*DAFTAR TUGAS*:
1) Tuliskan ulang tanpa perubahan bagian teks kajian tentang Bunda Maria dari "Dalam Luk 1: 29" sampai dengan "vol 11, 319-320)".
2) Jawablah pertanyaan berikut berdasarkan teks kajian tentang Bunda Maria.
(a) Dalam konsili apa dan pada tahun berapa dogma Maria Bunda Allah dimaklumkan?
(b) Di mana Bernadette Soubirous melihat wanita yang memperkenalkan dirinya sebagai "Yang Dikandung Tanpa Noda"?
(c) Siapa yang mengatakan bahwa Maria layak disebut tidak saja sebagai Bunda Manusia, tetapi juga Bunda Allah?
3) Tentukan apakah setiap pernyataan berikut sesuai dengan teks kajian tentang Bunda Maria. Jawab ya atau tidak, lalu kutip kata-kata teks yang menjadi penentunya.
(a) Menurut Vulgata, kata asli dalam salam malaikat adalah kecharitomene.
(b) Bunda Maria baru dikuduskan pada saat menerima kabar gembira.
(c) Pernyataan yang disampaikan malaikat Gabriel membuat Bunda Maria takut.

------ TEKS KAJIAN ------

Kita mendengar bagaimana Allah sendiri, melalui malaikat Gabriel, menghormati Bunda Maria ketika menyapanya dengan “Salam, hai engkau yang dikaruniai” (Luk 1:28). Kata aslinya menurut Vulgata adalah kecharitomene, yang artinya adalah diubahkan seluruhnya oleh rahmat Tuhan, jadi artinya Bunda Maria telah disucikan seluruhnya oleh Tuhan sendiri. Dengan demikian Bunda Maria dikuduskan bukan baru pada saat menerima kabar gembira (sebab jika demikian ia tidak seluruhnya diubah/ dipenuhi oleh rahmat Allah) melainkan sejak awal mula konsepsinya di dalam rahim ibunya, Allah telah menguduskan dan membebaskannya dari segala noda dosa. Hal ini diperoleh Bunda Maria oleh karena jasa pengorbanan Kristus, hanya saja ia memperoleh lebih dahulu, sebelum orang- orang yang lain, dan bahkan sebelum korban salib Kristus terjadi. Allah yang tidak terbatas oleh ruang dan waktu berhak memberikan rahmat-Nya menurut kebijaksanaan-Nya. http://katolisitas.org/2010/10/15/sekilas-ajaran-gereja-tentang-bunda-maria/. Bernadette Soubirous di Lourdes, melihat seorang wanita cantik yang memperkenalkan dirinya sebagai "Yang Dikandung Tanpa Noda" dan para umat percaya bahwa wanita tersebut adalah Perawan Suci Maria.http://id.wikipedia.org/wiki/Dikandung_Tanpa_Noda. Dogma Maria Bunda Allah dimaklumkan dalam Konsili Efesus pada tahun 431.
Dalam Luk 1: 29 dikatakan Bunda Maria terkejut mendengar perkataan itu, lalu bertanya di dalam hatinya, apakah arti salam itu. Dari semula, Roh Bunda Maria sudah disadarkan sehingga Dia menyadari kehadiran Tuhan dan menginspirasi setiap keputusannya sehingga pernyataan Ilahi yang disampaikan malaikat Gabriel tidak membuatnya takut.
Malaikat Gabrial mengatakan: “Ia akan menjadi besar dan akan disebut Anak Allah Yang Mahatinggi,” (Luk 1: 32) merupakan salah satu ayat yang menjadi dasar mengapa Bunda Maria disebut Bunda Allah. Martin Luther mengatakan “Ia [Maria] layak disebut tidak saja sebagai Bunda Manusia, tetapi juga Bunda Allah … Adalah pasti bahwa Maria adalah Bunda dari Allah yang nyata dan sejati.” (Weimar edition of Martin Luther’s Works (translation by William J. Cole), vol 11, 319-320)

------ DATA KAJIAN ------

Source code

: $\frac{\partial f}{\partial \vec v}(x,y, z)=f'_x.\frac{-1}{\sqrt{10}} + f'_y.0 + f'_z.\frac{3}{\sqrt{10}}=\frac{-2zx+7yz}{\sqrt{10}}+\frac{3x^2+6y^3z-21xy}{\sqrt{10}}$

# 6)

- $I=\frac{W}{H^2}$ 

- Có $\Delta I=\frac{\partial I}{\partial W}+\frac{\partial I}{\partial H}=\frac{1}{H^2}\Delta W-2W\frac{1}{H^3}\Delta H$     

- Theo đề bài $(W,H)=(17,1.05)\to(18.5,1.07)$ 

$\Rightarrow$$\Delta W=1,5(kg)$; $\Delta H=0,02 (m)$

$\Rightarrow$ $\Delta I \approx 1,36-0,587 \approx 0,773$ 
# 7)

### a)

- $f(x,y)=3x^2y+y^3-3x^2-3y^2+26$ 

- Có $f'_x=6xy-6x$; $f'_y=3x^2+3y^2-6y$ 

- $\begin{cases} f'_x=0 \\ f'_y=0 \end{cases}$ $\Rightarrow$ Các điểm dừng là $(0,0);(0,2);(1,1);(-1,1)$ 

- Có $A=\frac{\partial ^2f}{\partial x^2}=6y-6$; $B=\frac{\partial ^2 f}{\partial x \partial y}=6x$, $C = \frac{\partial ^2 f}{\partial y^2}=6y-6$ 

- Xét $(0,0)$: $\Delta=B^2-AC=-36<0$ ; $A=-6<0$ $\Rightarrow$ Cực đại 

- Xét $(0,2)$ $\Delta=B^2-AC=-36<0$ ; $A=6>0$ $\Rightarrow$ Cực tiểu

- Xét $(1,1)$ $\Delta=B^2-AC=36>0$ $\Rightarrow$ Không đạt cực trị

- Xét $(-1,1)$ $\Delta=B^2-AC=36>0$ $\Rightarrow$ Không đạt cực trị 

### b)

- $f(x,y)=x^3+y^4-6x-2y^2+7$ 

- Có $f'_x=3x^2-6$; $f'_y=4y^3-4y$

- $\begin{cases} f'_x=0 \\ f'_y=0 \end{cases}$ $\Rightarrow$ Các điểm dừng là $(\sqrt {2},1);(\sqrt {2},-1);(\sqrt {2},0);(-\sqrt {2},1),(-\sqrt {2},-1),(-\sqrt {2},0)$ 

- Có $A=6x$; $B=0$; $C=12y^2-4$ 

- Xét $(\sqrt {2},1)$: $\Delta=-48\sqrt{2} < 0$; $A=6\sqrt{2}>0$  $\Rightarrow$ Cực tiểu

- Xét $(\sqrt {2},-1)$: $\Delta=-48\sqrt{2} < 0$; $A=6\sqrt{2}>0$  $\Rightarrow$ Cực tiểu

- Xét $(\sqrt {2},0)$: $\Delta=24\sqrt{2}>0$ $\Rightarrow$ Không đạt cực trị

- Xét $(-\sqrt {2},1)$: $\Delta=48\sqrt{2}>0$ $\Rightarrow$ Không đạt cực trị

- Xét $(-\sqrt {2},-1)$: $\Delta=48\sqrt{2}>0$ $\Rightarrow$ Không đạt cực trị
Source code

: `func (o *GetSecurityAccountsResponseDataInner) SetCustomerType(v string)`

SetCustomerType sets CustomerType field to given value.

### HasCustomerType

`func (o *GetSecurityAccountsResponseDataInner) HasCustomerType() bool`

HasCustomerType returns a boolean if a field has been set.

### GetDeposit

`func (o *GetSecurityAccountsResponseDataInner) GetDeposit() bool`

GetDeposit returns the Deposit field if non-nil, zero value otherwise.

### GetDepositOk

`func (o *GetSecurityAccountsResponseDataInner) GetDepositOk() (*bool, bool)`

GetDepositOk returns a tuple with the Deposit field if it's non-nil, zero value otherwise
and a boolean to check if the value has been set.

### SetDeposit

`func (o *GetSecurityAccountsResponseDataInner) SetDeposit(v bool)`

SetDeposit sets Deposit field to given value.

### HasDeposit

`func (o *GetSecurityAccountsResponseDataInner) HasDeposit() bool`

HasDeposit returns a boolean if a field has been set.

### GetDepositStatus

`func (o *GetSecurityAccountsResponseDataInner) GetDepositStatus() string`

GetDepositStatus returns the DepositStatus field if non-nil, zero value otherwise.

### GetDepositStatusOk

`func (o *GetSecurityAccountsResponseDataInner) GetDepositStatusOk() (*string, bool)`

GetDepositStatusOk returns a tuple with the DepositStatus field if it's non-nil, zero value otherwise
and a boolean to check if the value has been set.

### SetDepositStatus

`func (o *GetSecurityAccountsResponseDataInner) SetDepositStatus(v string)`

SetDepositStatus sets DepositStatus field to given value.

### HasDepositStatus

------

*JAWABAN TIAP TUGAS*:
1)
Dalam Luk 1: 29 dikatakan Bunda Maria terkejut mendengar perkataan itu, lalu bertanya di dalam hatinya, apakah arti salam itu. Dari semula, Roh Bunda Maria sudah disadarkan sehingga Dia menyadari kehadiran Tuhan dan menginspirasi setiap keputusannya sehingga pernyataan Ilahi yang disampaikan malaikat Gabriel tidak membuatnya takut.
Malaikat Gabrial mengatakan: “Ia akan menjadi besar dan akan disebut Anak Allah Yang Mahatinggi,” (Luk 1: 32) merupakan salah satu ayat yang menjadi dasar mengapa Bunda Maria disebut Bunda Allah. Martin Luther mengatakan “Ia [Maria] layak disebut tidak saja sebagai Bunda Manusia, tetapi juga Bunda Allah … Adalah pasti bahwa Maria adalah Bunda dari Allah yang nyata dan sejati.” (Weimar edition of Martin Luther’s Works (translation by William J. Cole), vol 11, 319-320)

2)
(a) Dogma itu dimaklumkan dalam Konsili Efesus pada tahun 431.
(b) Bernadette Soubirous melihat wanita itu di Lourdes.
(c) Martin Luther yang mengatakannya.

3)
(a) Ya: "Kata aslinya menurut Vulgata adalah kecharitomene"
(b) Tidak: "Bunda Maria dikuduskan bukan baru pada saat menerima kabar gembira"
(c) Tidak: "pernyataan Ilahi yang disampaikan malaikat Gabriel tidak membuatnya takut"